Un día de octubre, otoñal, seco, en el que las hojas se desprenden de los árboles y conforman montoncitos de ocres por todas partes, he creído distinguir en la acera de enfrente, justo a las puertas de un colegio, el gris lánguido y encorvado de su persona, y a su lado una niña zalamera empeñada en no soltar su mano, que se vuelve hacia él de puntillas suplicándole algo. Sonríen. Pienso de inmediato en seguir sus pasos. Considero refugiarme tras unos setos. Vigilante, espero a que deje a la criatura. Debo saber de su vida. Ahí sale. Se dirige calle abajo. Tuerce a la derecha y solicita un taxi. Yo otro y le digo que lo siga, que vaya tras él. Vamos hacia las afueras. Minora la velocidad, aparca previa indicación de los intermitentes y baja del coche. Mi taxi aparca un poco más adelante. Observo que pulsa el timbre de un portalón, empuja y se desliza hacia el interior. Hago tiempo. Repaso al detalle la cancilla, las cámaras de seguridad, los muros de piedra recubiertos de hiedra y el inmueble del interior de la propiedad. Reparo en la chapa dorada con letras negras a la derecha del portón: “Fundación La Salle. Medicina Psico-Orgánica. Centro de Terapia Psicológica”.
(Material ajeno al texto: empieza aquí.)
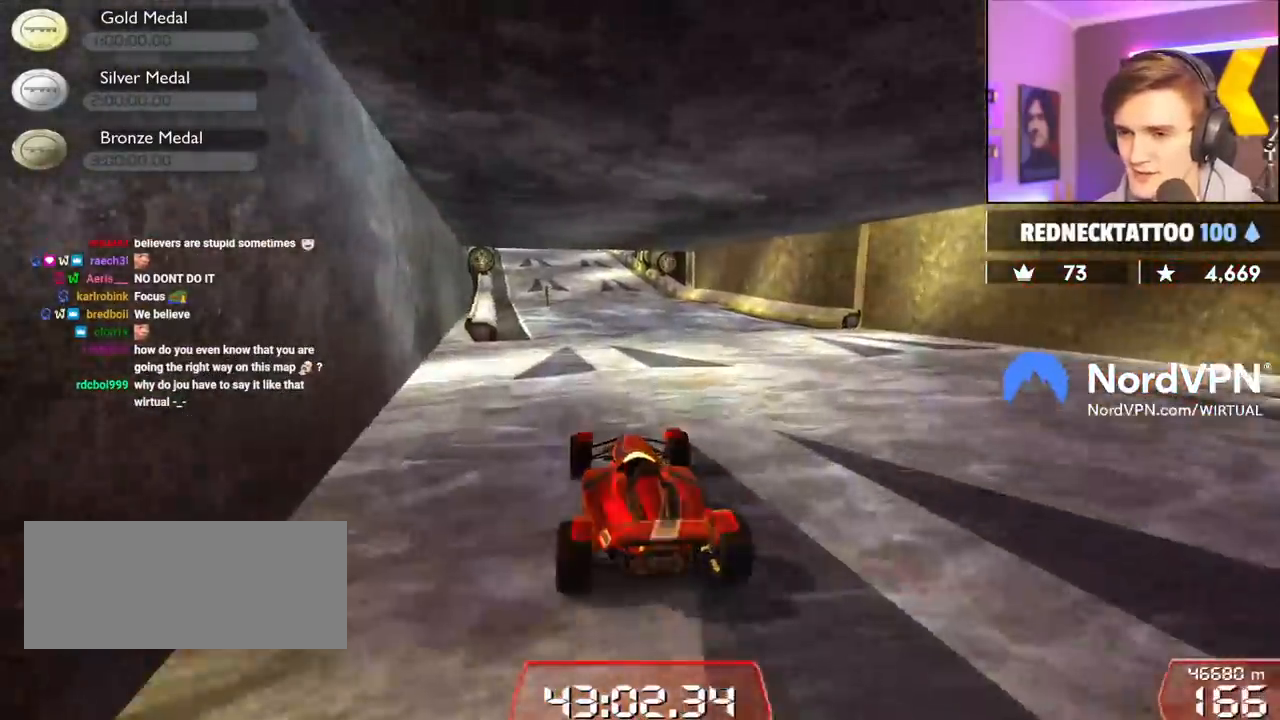
{"keys": ["up"], "events": [[217, "right", "down"], [267, "right", "up"]]}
Mis piernas se estremecen. Repentinamente, al darme la vuelta, casi tropiezo de bruces con él. Nos miramos. Cierra la puerta e impone su figura lánguida y encorvada sobre mí. Se ha estrechado el cerco. Me cuesta respirar. Está ingresada, me dice. No respondo nada. No sabemos si se recuperará, continúa. Parece que su mente confunde la percepción de las cosas, sigue diciendo ante mi perplejidad. No puede estar sola. Ya no será posible. Ahora necesita atención las veinticuatro horas del día. Tengo que dejarle. Debo ir a trabajar. Le deseo un buen día, pero por favor, déjenos en paz. Adiós, dije cuando me dio la espalda, alejándose, como si esa palabra de cinco letras cayeran al vacío y de inmediato me sentí como un animal viejo que deciden sacrificar y es arrastrado sin remedio hasta acabar con su vida.
Quizás su verdad era la verdad y no la mía.